Wheelchair Against White Background

Despite economic pressures, 48% of long-term care providers that offer skilled nursing plan to keep doing so for the foreseeable future, according to responses to a newly released Ziegler CFO Hotline survey.

The chief financial officers and other financial professionals responding to the survey primarily work at not-for-profit senior living and care organizations, “with a heavy bent toward life plan communities” as well as a few freestanding nursing facilities, Lisa McCracken, Ziegler’s director of senior living research, told the McKnight’s Business Daily.

Thirty-six percent of the survey participants whose organizations offer skilled nursing said that their organizations already have downsized their skilled nursing footprints, with just 2% saying their organizations have exited skilled nursing entirely. The remaining 13% of respondents who work for organizations offering skilled nursing said that their organizations have not yet downsized their skilled nursing footprints but plan to do so soon.

One respondent noted that the downsizing of a skilled nursing component was the result of staffing challenges, especially related to registered nurses. “Also, hospital chains getting into skilled nursing, skilled nursing at home, home health, etc., has decreased the number of referrals,” the participant said.

Another respondent said: “We would like to downsize our nursing home, but state government is slow/unwilling to give approval. If we are able to downsize our nursing home, then we can build more independent living apartment homes.”

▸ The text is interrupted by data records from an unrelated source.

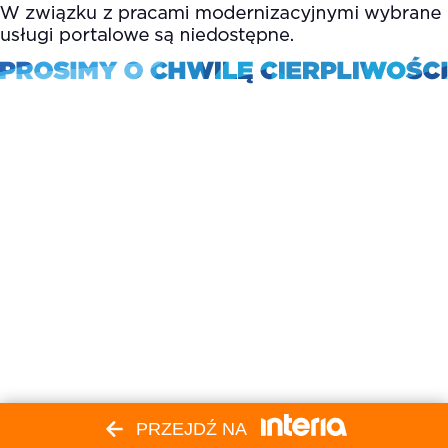
PRZEJDŹ NA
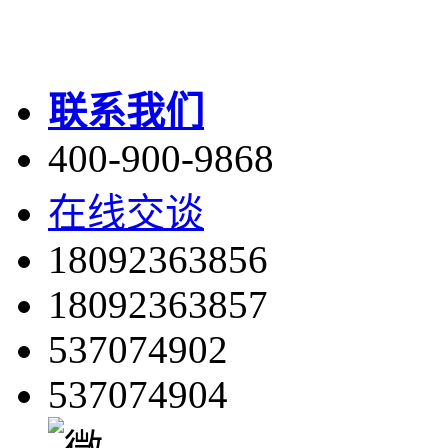
联系我们
400-900-9868
在线交谈
18092363856
18092363857
537074902
537074904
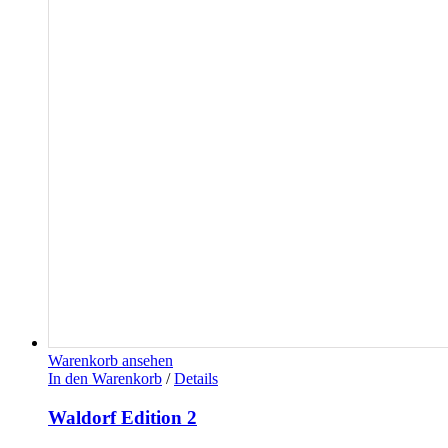
Warenkorb ansehen
In den Warenkorb
/
Details
Waldorf Edition 2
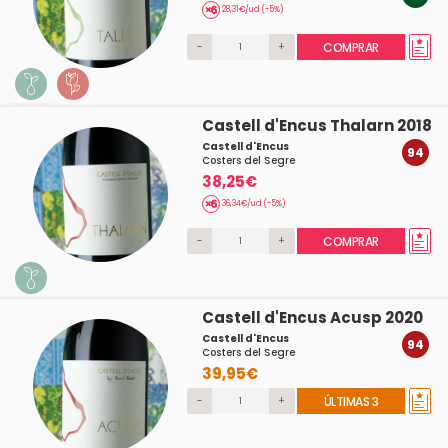
28,31€/ud (-5%)
-
+
COMPRAR
Castell d'Encus Thalarn 2018
Castell d'Encus
94
Costers del Segre
38,25€
36,34€/ud (-5%)
-
+
COMPRAR
Castell d'Encus Acusp 2020
Castell d'Encus
94
Costers del Segre
39,95€
-
+
ÚLTIMAS 3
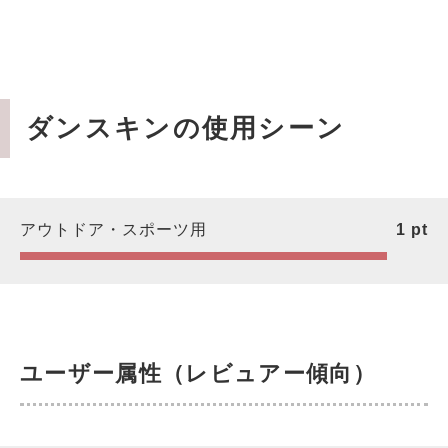
ダンスキンの使用シーン
アウトドア・スポーツ用
1
pt
ユーザー属性（レビュアー傾向）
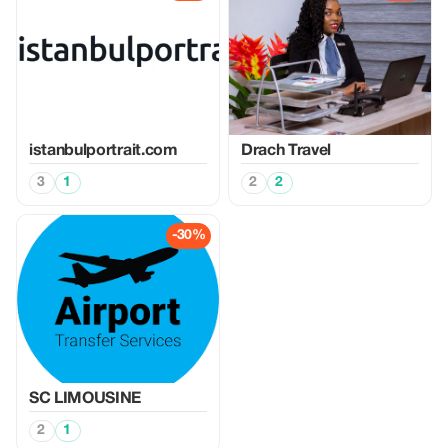
istanbulportrait.com
Drach Travel
3
1
2
2
-30%
SC LIMOUSINE
2
1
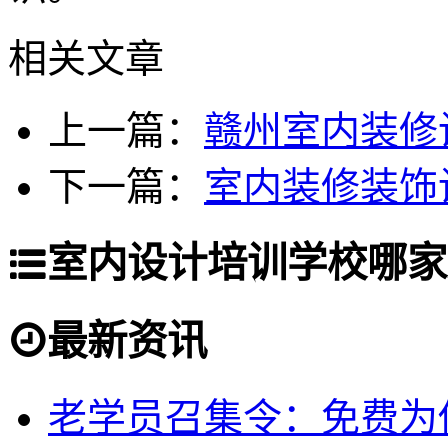
相关文章
上一篇：
赣州室内装修
下一篇：
室内装修装饰
室内设计培训学校哪家
最新资讯
老学员召集令：免费为你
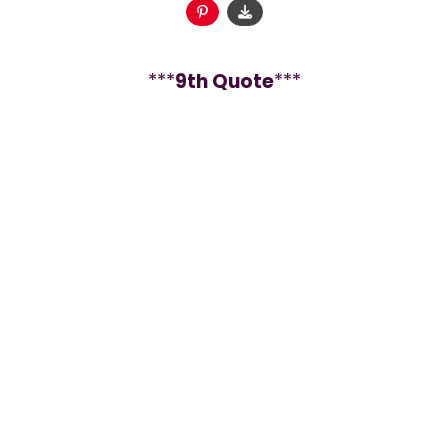
***
9
th Quote
***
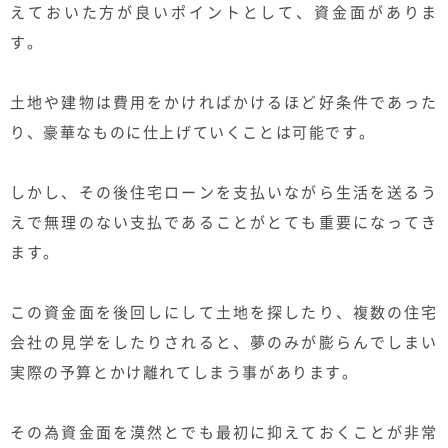
えておいた方が良いポイントとして、資金面がありま
す。
土地や建物は費用をかければかけるほど好条件であった
り、豪華なものに仕上げていくことは可能です。
しかし、その後住宅ローンを支払いながら生活を送るう
えで無理のない支払であることがとても重要になってき
ます。
この資金面を後回しにして土地を探したり、複数の住宅
会社の見学をしたりされると、夢のみが膨らんでしまい
実際の予算とかけ離れてしまう事があります。
その為資金面を漠然とでも最初に抑えておくことが非常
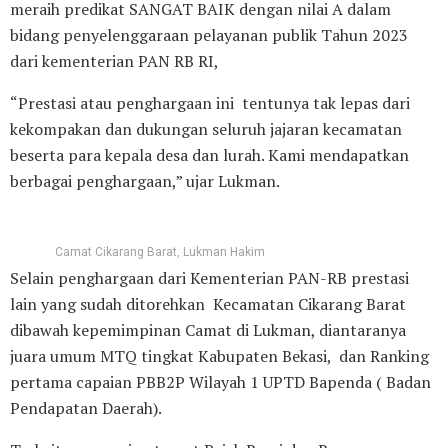
meraih predikat SANGAT BAIK dengan nilai A dalam
bidang penyelenggaraan pelayanan publik Tahun 2023
dari kementerian PAN RB RI,
“Prestasi atau penghargaan ini tentunya tak lepas dari
kekompakan dan dukungan seluruh jajaran kecamatan
beserta para kepala desa dan lurah. Kami mendapatkan
berbagai penghargaan,” ujar Lukman.
Camat Cikarang Barat, Lukman Hakim
Selain penghargaan dari Kementerian PAN-RB prestasi
lain yang sudah ditorehkan Kecamatan Cikarang Barat
dibawah kepemimpinan Camat di Lukman, diantaranya
juara umum MTQ tingkat Kabupaten Bekasi, dan Ranking
pertama capaian PBB2P Wilayah 1 UPTD Bapenda ( Badan
Pendapatan Daerah).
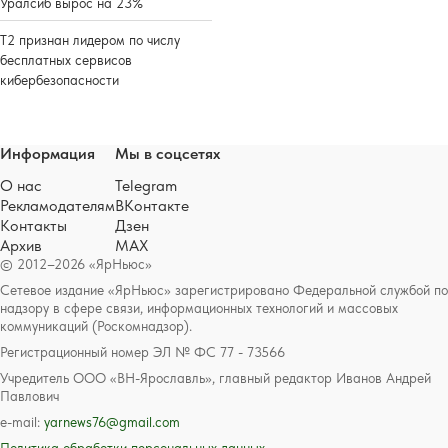
Уралсиб вырос на 23%
Т2 признан лидером по числу
бесплатных сервисов
кибербезопасности
Информация
Мы в соцсетях
О нас
Telegram
Рекламодателям
ВКонтакте
Контакты
Дзен
Архив
MAX
© 2012–2026 «ЯрНьюс»
Сетевое издание «ЯрНьюс» зарегистрировано Федеральной службой по
надзору в сфере связи, информационных технологий и массовых
коммуникаций (Роскомнадзор).
Регистрационный номер ЭЛ № ФС 77 - 73566
Учредитель ООО «ВН-Ярославль», главный редактор Иванов Андрей
Павлович
e-mail:
yarnews76@gmail.com
Политика обработки персональных данных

For the current survey, respondents also were asked a question that was asked in March 2020, August 2020 and March 2021 about their growth plans over the next two years. Data show that interest in affiliations and acquisitions is at its highest since March 2020.

Overall, workforce shortages were among the top challenges respondents said their organizations face, followed by construction pressures and financial costs associated with growth. One respondent expressed a need to add more independent living units “to spread fixed costs over more units, keep fee increase down and improve margins.”